Now we want $\delta$ to be small so we can assume $\delta < 1$ and $x$ is within $1$ of the number $3$. We don't actually know what $\delta$ will until we figure out what $C$ is but we don't know what $C$ is. So we fudge. We'll assume $\delta < 1$. If by some bad bit of luck we get $\delta = \frac {\epsilon} C \ge 1$ well, well ust pick $\delta = 1$ instead.

So $x$ is within $\delta$ of $3$ then $2 < x < 4$ and we so $5 < x+3 < 7$ and $|x+3| < 7$.

So that is our magincal daydream number Let $x = 7$. And let $\delta =\frac \epsilon 7$. That will work if $\frac \epsilon 7 \le 1$.

But if $\frac \epsilon 7> 1$ we can use $\delta = 1$.

.......

That's how we puzzled it all out.... but lets see if it works:

We pick up an $epsilon $ off the ground.

We let $\delta = \min (\frac \epsilon 7, 1)$ that is if $\epsilon \ge 7$ we let $\delta =1$ and if $\epsilon < 7$ we let $\delta = \frac \epsilon 7$.

We pick an $x$ so that $3-\delta < x < 3+\delta$ or, in other word, so that $|x-3| < \delta$.

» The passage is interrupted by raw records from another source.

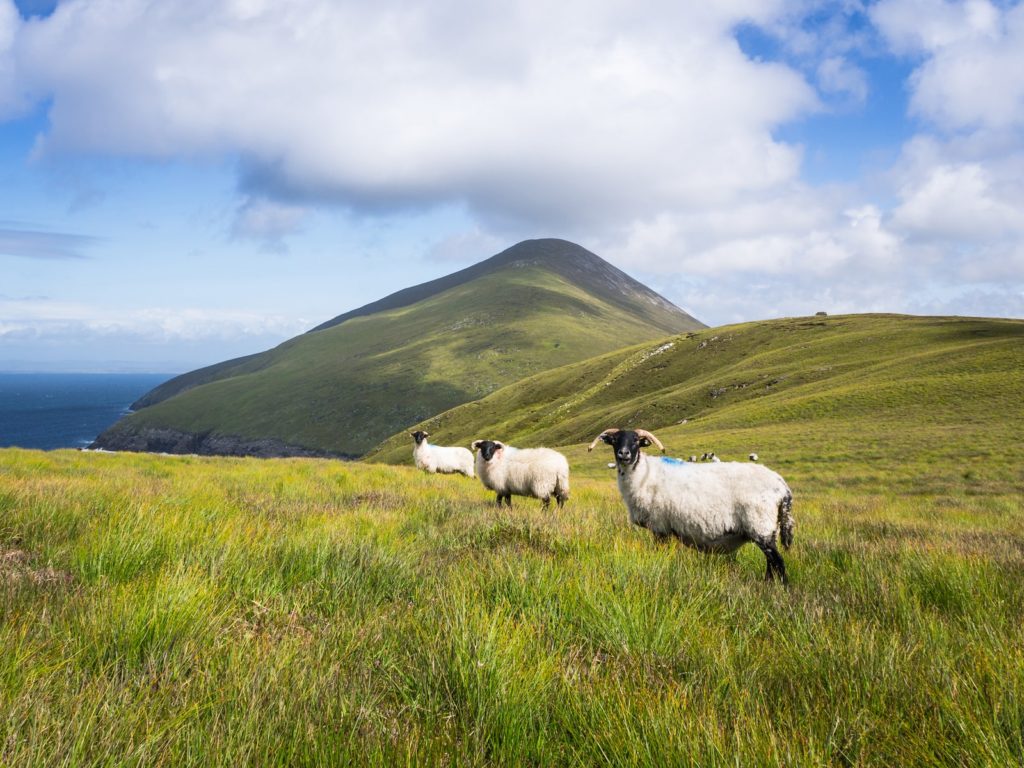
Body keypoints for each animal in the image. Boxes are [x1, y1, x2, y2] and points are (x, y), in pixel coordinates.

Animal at [589, 428, 794, 581]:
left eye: (636, 441)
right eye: (615, 440)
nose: (624, 454)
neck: (643, 474)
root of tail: (782, 485)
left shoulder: (660, 526)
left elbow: (660, 553)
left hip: (760, 525)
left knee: (778, 563)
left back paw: (780, 589)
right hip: (769, 528)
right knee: (771, 564)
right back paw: (768, 585)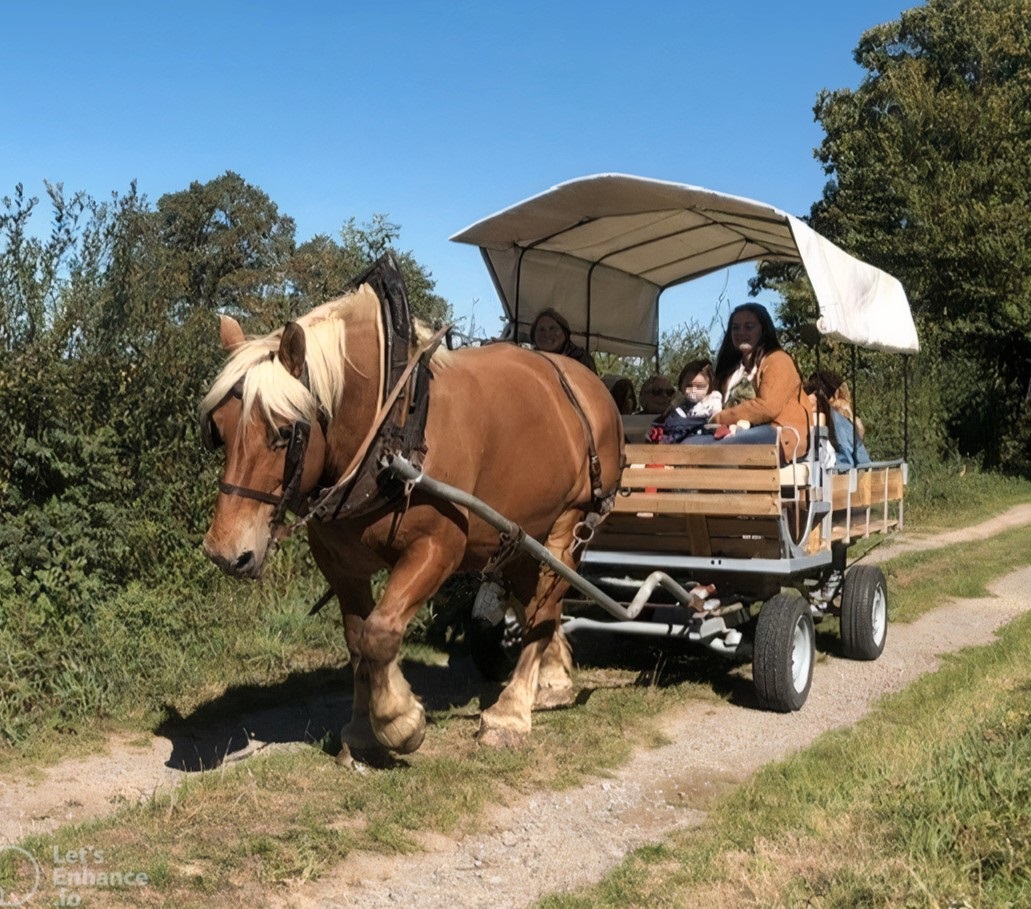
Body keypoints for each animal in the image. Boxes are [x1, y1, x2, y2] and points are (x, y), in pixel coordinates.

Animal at [197, 274, 622, 750]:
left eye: (285, 432)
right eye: (218, 430)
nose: (225, 551)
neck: (393, 427)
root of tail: (591, 386)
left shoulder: (436, 549)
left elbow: (380, 634)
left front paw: (399, 719)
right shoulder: (339, 563)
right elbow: (357, 638)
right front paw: (362, 730)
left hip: (569, 523)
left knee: (546, 607)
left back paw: (511, 712)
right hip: (521, 534)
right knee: (535, 603)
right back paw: (551, 677)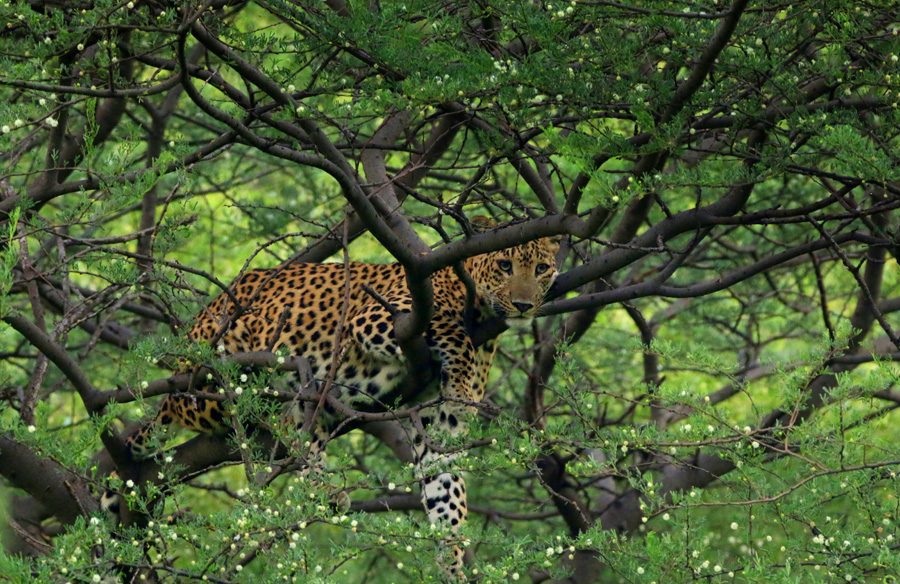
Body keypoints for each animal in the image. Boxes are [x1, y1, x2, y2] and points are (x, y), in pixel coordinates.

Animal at [123, 225, 560, 580]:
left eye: (542, 269)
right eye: (504, 265)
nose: (524, 306)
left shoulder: (438, 428)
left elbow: (446, 492)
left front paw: (451, 562)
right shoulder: (379, 316)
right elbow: (453, 333)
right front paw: (464, 385)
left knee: (298, 425)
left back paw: (324, 482)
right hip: (224, 363)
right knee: (252, 412)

If $\epsilon \ge 7$ and $\delta =1$ then $2 < x < 4$ and $4 < x^2 < 16$ and so $-5 < x^2 - 9 < 7$ and $|x^2 - 9| < 7 \le \epsilon$ and we are done. We found there is a $\delta$ for all $\epsilon \ge 7$ that satisfies what we want.

But that was the dumb case. We have to also show it for all the $\epsilon < 7$.

Okay. If $|x-3| < \delta = \frac {\epsilon}7\le 1$ that's a start.

But then $2< 3-\delta < x < 3+\delta < 4$ so $5 < x +3 < 7$ so $|x+3| < 7$

So $|x^2-9| = |x-3||x+3| < \delta*7 = \frac {\epsilon}7*7 = \epsilon$.

And that's it! We proved it. For every $\epsilon > 0$ there is a $\delta$ so that $|x-3| \implies |x^2 -9| < \epsilon$. We just had to make for that if $\epsilon \le 7$ that $\delta = \frac \epsilon 7$ and if $\epsilon > 7$ that $\delta = 1$.

(Actually we could pick an delta smaller if we wanted to.)

Answer 4

Proposition 1: Let $p, v, M \in \Bbb R$ with $v,M \gt 0$.
Let $f$ be a real-valued function that is defined over the interval $[p-v,p+v]$ satisfying

$\tag 1 \displaystyle {\lim _{x \to p} f(x) = 0}$

Let $g:[p-v,p+v] \to \Bbb R$ be given and satisfy $|g(x)| \le M$ for all $x$ in its domain.

Then the function $h(x) = f(x)g(x)$ defined over $[p-v,p+v]$ satisfies

$\tag 2 \displaystyle {\lim _{x \to p} h(x) = 0}$ Proof
Let the challenge $\varepsilon \gt 0$ be submitted for $\text{(2)}$.

By $\text{(1)}$, for the number $\varepsilon_f = \frac{\varepsilon}{M}$ a corresponding $\delta_f \gt 0$ can be specified such that

$\quad 0 \lt |x - p| \lt \delta_f \text{ implies } |f(x)| \lt \varepsilon_f$

Set $\delta = \text{min}(\delta_f,v)$. It is easy to see that

$\quad 0 \lt |x - p| \lt \delta \text{ implies } |h(x)| \lt \varepsilon$

and so the validity of $\text{(2)}$ has been established. $\quad \blacksquare$

For the OP's problem, set

$f(x) = x - 3$
$g(x) = x + 3$
$p = 3$
$v = 1$

Now if we check we see that the $|g(x)| \le 7$ on $[2,4]$ so set $M = 7$.

For any $\varepsilon$ presented for $\displaystyle \lim_{x\to3} x^2 = 9$, we can '$\text{turn the proposition 1 crank}$', and let

$\quad \delta = \text{min}(\frac{\varepsilon}{7},1)$

Note that since $f(x) = x -1$ has slope equal to $1$, $\,\delta_f = \epsilon_f$.